» Set exercise:
Please update the items below, replacing "Wednesday" with "Wed." and keeping everything else unchanged.

» Provided material:
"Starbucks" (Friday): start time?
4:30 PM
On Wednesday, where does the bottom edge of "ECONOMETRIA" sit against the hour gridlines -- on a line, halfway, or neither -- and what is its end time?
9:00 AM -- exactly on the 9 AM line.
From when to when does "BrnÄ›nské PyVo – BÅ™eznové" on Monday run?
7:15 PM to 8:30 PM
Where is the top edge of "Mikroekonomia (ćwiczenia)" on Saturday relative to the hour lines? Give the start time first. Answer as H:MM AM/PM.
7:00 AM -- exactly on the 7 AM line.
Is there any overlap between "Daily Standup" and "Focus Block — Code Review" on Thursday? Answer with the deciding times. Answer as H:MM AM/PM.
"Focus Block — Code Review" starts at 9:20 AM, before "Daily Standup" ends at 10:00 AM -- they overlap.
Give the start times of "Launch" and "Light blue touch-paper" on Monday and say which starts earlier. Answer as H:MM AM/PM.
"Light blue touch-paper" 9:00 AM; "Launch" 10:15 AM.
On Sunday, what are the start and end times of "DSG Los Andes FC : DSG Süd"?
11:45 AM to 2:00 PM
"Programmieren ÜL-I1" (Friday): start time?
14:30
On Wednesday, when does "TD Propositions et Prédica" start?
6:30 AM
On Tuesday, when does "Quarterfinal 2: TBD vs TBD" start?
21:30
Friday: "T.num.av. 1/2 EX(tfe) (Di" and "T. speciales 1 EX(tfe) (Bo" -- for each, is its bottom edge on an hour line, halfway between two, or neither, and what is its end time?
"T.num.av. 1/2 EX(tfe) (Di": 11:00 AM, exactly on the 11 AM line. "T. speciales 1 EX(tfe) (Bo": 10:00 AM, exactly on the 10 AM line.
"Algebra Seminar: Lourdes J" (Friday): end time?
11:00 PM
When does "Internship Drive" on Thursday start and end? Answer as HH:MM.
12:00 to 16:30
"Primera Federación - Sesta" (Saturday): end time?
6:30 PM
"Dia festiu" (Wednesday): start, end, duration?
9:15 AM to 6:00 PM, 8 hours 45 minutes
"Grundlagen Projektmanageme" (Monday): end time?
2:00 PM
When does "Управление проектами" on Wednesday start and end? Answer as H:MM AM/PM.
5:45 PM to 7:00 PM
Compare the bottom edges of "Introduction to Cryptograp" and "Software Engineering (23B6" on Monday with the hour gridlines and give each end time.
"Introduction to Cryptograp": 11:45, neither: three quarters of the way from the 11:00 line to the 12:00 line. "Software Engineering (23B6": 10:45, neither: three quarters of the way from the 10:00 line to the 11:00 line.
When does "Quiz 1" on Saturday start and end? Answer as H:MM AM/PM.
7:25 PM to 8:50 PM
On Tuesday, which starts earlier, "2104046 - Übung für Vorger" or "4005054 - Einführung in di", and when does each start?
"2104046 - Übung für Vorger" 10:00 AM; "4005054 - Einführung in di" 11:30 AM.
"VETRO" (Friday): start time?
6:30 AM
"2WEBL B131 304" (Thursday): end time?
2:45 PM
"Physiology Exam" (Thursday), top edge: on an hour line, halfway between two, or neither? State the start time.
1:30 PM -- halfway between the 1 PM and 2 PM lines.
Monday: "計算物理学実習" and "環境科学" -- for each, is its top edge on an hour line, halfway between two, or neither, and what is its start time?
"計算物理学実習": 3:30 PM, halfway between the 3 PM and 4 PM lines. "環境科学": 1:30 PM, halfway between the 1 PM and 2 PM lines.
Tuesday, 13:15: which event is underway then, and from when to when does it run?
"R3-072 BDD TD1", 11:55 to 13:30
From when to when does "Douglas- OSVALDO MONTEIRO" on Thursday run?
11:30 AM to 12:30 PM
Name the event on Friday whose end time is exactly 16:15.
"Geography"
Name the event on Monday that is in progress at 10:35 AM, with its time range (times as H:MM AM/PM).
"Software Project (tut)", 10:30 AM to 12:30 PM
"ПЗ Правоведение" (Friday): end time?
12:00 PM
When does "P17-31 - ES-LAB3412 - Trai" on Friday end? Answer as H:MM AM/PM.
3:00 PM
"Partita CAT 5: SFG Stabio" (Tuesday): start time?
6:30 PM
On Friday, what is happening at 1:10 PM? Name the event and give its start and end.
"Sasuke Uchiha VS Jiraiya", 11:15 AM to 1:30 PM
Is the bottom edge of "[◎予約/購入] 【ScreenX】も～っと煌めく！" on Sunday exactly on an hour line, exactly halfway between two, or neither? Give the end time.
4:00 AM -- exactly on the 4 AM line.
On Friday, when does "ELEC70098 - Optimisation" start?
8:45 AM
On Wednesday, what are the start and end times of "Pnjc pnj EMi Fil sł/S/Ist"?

» The response:
"Starbucks" (Friday): start time?
4:30 PM
On Wed., where does the bottom edge of "ECONOMETRIA" sit against the hour gridlines -- on a line, halfway, or neither -- and what is its end time?
9:00 AM -- exactly on the 9 AM line.
From when to when does "BrnÄ›nské PyVo – BÅ™eznové" on Monday run?
7:15 PM to 8:30 PM
Where is the top edge of "Mikroekonomia (ćwiczenia)" on Saturday relative to the hour lines? Give the start time first. Answer as H:MM AM/PM.
7:00 AM -- exactly on the 7 AM line.
Is there any overlap between "Daily Standup" and "Focus Block — Code Review" on Thursday? Answer with the deciding times. Answer as H:MM AM/PM.
"Focus Block — Code Review" starts at 9:20 AM, before "Daily Standup" ends at 10:00 AM -- they overlap.
Give the start times of "Launch" and "Light blue touch-paper" on Monday and say which starts earlier. Answer as H:MM AM/PM.
"Light blue touch-paper" 9:00 AM; "Launch" 10:15 AM.
On Sunday, what are the start and end times of "DSG Los Andes FC : DSG Süd"?
11:45 AM to 2:00 PM
"Programmieren ÜL-I1" (Friday): start time?
14:30
On Wed., when does "TD Propositions et Prédica" start?
6:30 AM
On Tuesday, when does "Quarterfinal 2: TBD vs TBD" start?
21:30
Friday: "T.num.av. 1/2 EX(tfe) (Di" and "T. speciales 1 EX(tfe) (Bo" -- for each, is its bottom edge on an hour line, halfway between two, or neither, and what is its end time?
"T.num.av. 1/2 EX(tfe) (Di": 11:00 AM, exactly on the 11 AM line. "T. speciales 1 EX(tfe) (Bo": 10:00 AM, exactly on the 10 AM line.
"Algebra Seminar: Lourdes J" (Friday): end time?
11:00 PM
When does "Internship Drive" on Thursday start and end? Answer as HH:MM.
12:00 to 16:30
"Primera Federación - Sesta" (Saturday): end time?
6:30 PM
"Dia festiu" (Wed.): start, end, duration?
9:15 AM to 6:00 PM, 8 hours 45 minutes
"Grundlagen Projektmanageme" (Monday): end time?
2:00 PM
When does "Управление проектами" on Wed. start and end? Answer as H:MM AM/PM.
5:45 PM to 7:00 PM
Compare the bottom edges of "Introduction to Cryptograp" and "Software Engineering (23B6" on Monday with the hour gridlines and give each end time.
"Introduction to Cryptograp": 11:45, neither: three quarters of the way from the 11:00 line to the 12:00 line. "Software Engineering (23B6": 10:45, neither: three quarters of the way from the 10:00 line to the 11:00 line.
When does "Quiz 1" on Saturday start and end? Answer as H:MM AM/PM.
7:25 PM to 8:50 PM
On Tuesday, which starts earlier, "2104046 - Übung für Vorger" or "4005054 - Einführung in di", and when does each start?
"2104046 - Übung für Vorger" 10:00 AM; "4005054 - Einführung in di" 11:30 AM.
"VETRO" (Friday): start time?
6:30 AM
"2WEBL B131 304" (Thursday): end time?
2:45 PM
"Physiology Exam" (Thursday), top edge: on an hour line, halfway between two, or neither? State the start time.
1:30 PM -- halfway between the 1 PM and 2 PM lines.
Monday: "計算物理学実習" and "環境科学" -- for each, is its top edge on an hour line, halfway between two, or neither, and what is its start time?
"計算物理学実習": 3:30 PM, halfway between the 3 PM and 4 PM lines. "環境科学": 1:30 PM, halfway between the 1 PM and 2 PM lines.
Tuesday, 13:15: which event is underway then, and from when to when does it run?
"R3-072 BDD TD1", 11:55 to 13:30
From when to when does "Douglas- OSVALDO MONTEIRO" on Thursday run?
11:30 AM to 12:30 PM
Name the event on Friday whose end time is exactly 16:15.
"Geography"
Name the event on Monday that is in progress at 10:35 AM, with its time range (times as H:MM AM/PM).
"Software Project (tut)", 10:30 AM to 12:30 PM
"ПЗ Правоведение" (Friday): end time?
12:00 PM
When does "P17-31 - ES-LAB3412 - Trai" on Friday end? Answer as H:MM AM/PM.
3:00 PM
"Partita CAT 5: SFG Stabio" (Tuesday): start time?
6:30 PM
On Friday, what is happening at 1:10 PM? Name the event and give its start and end.
"Sasuke Uchiha VS Jiraiya", 11:15 AM to 1:30 PM
Is the bottom edge of "[◎予約/購入] 【ScreenX】も～っと煌めく！" on Sunday exactly on an hour line, exactly halfway between two, or neither? Give the end time.
4:00 AM -- exactly on the 4 AM line.
On Friday, when does "ELEC70098 - Optimisation" start?
8:45 AM
On Wed., what are the start and end times of "Pnjc pnj EMi Fil sł/S/Ist"?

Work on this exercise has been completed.